All the people all the time…

It’s all about balance.

I had, interestingly enough, two separate discussions today about “picking a season”, about how a theatre chooses the plays that it will produce.

I thought that it was interesting that it came up twice today because we’ve also been discussing feedback from our patrons at the Williamston Theatre about the current show, and while most of it has been wonderfully enthusiastic, appreciative and supportive, there have been some folks that don’t like the madcap, slapstick-ey style in which the show is written (and produced).

And that’s okay. I enjoy feedback from our audiences, and I also find it a little fascinating.

The fascinating thing, for me, is how completely contradictory the responses can be. Earlier this season we had audience members tell us how much they enjoyed the heavy drama of The Effect Of Gamma Rays On Man-In-The-Moon Marigolds, and tell us they wanted more of that kind of play. And we also had audiences come out of that show tell us that they enjoyed it, but what they really wanted to see was something lighter, more comedic, more escapist. And it wasn’t just a couple of folks, either – both camps had a lot of folks giving up feedback!

And thank goodness.

Like any of the performing arts, what we need is an audience. An audience who cares. We can make plays all we want, but if we don’t have folks there to see it, what’s the point? And so, getting feedback from them is vital. That’s why we have preview performances, and why staff people hang out in the lobby after shows to chat with patrons and season subscribers. That’s why we enjoy phone calls and emails telling us what folks liked, and what they didn’t like!

The thing is, though – you have to accept that you’re NEVER going to please everyone all of the time. Attempting to do so will drive you insane, and result in bad art.

What we can do, though, is try to balance the season. Balance the style and content, the topics, the cast size, the budgets and the hundred other considerations that go into season selection. We, like every theatre, work to find our own balance – the mix of plays that says “Here’s what we want to say, and where we want to go. We hope you’ll go along and enjoy the ride with us!”

Recently we’ve gotten some great reviews, a lot of folks calling and writing to say how much they’re enjoying our current silly comedy – a show designed to be lighthearted fun. A show that ran for 6 nearly sold-out weeks at Tipping Point theatre before we moved it to WIlliamston. And we’ve also gotten some polite patrons saying, in essence, “It’s fun, but we’re glad not all the shows are like this… it’s a little broad and loud for our tastes”. And that’s fine – it IS broad and loud; that’s the style, that’s the script.

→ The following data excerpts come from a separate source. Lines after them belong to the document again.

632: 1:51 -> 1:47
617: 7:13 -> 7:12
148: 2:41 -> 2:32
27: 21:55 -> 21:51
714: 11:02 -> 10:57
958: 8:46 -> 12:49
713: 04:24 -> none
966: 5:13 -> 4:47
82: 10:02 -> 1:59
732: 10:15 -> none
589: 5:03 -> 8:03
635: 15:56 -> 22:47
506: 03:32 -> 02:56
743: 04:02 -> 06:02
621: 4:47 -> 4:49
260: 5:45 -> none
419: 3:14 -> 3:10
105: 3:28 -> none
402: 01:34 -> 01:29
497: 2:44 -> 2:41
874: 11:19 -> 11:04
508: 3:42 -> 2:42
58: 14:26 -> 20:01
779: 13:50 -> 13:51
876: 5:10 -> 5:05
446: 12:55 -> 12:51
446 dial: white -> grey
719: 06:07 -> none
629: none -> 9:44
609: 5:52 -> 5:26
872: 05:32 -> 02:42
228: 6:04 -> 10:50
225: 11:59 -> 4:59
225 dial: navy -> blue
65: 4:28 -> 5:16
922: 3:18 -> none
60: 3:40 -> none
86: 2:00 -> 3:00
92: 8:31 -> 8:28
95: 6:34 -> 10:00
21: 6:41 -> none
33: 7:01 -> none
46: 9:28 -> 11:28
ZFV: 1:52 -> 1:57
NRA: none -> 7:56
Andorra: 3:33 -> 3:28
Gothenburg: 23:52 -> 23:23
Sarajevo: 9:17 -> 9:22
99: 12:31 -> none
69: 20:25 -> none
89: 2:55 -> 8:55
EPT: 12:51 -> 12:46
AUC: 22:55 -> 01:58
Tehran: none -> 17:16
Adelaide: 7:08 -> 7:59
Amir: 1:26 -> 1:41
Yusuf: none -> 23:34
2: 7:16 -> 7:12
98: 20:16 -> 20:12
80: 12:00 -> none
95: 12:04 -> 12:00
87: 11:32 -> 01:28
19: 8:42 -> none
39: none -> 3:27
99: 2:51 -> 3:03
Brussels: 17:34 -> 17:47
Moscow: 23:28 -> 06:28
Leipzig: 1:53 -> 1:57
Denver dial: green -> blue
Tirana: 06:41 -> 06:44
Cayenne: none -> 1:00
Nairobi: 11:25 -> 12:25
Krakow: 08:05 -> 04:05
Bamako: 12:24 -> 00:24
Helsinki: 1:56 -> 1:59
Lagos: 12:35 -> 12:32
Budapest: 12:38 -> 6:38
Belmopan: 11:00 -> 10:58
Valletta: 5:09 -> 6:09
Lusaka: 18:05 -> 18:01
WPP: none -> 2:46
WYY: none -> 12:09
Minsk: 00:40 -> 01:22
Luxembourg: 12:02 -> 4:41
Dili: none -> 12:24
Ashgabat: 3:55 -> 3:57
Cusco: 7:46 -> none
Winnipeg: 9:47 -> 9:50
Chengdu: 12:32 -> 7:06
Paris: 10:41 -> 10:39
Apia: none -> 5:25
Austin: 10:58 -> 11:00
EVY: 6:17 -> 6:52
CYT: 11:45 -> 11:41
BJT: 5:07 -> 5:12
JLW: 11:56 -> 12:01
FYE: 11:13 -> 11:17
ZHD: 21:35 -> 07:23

We also got a few emails from the gentleman who insisted that I be fired, due to what he perceives as my lack of commitment to seriously exploring the human condition (or something like that, I’m paraphrasing). Those emails disappoint me – not because I’m worried about being fired, I’m not – but because it appears that he missed the first two installments of our Voices From The Midwest series of original works exploring life in this part of the world, as well as the beautiful Leaving Iowa that explored family, growing up, and fathers and sons. Maybe he missed the rich subtleties of Lanford Wilson’s Pulitzer Prize winning script Talley’s Folly that explored the lives of two very different people following World War II, or the searing drama of the afore-mentioned Effect of Gamma Rays… So the questions become “Is our balance off?” and “Are we getting our message across cleanly enough?” and “Is our audience happy with this ride we’re taking?”

Those are the questions that theatre staffs all over the country ask themselves every single season.

Sometimes, it’s just our best guess. Either way, there is no getting around the fact that there IS a balance, and striking it is important. All of our balances will be different – and that’s okay.

I believe in a mix of serious and levity, a mix of defined and abstract. I want plays that are about people, and not issues, and I want those plays to be a mix of serious, ridiculous, subtle, blatant, quiet, loud, thoughtful and thoughtless. For the folks who want all heavy drama and no laughter, I respect your opinion but wouldn’t want to live in your world. For the folks who want all sunshine and smiles with no introspection, I respect your opinion but believe we must regularly look closely at the world around us and inside us.

And that’s my balance. Do I achieve it? Sometimes. Do I revise it? Often. But there it is. That’s what I strive for, as an artist. (Yes, I said it. I rarely do but, damnit, sometimes it’s the right word.)


It comes down to that a lot in life, doesn’t it?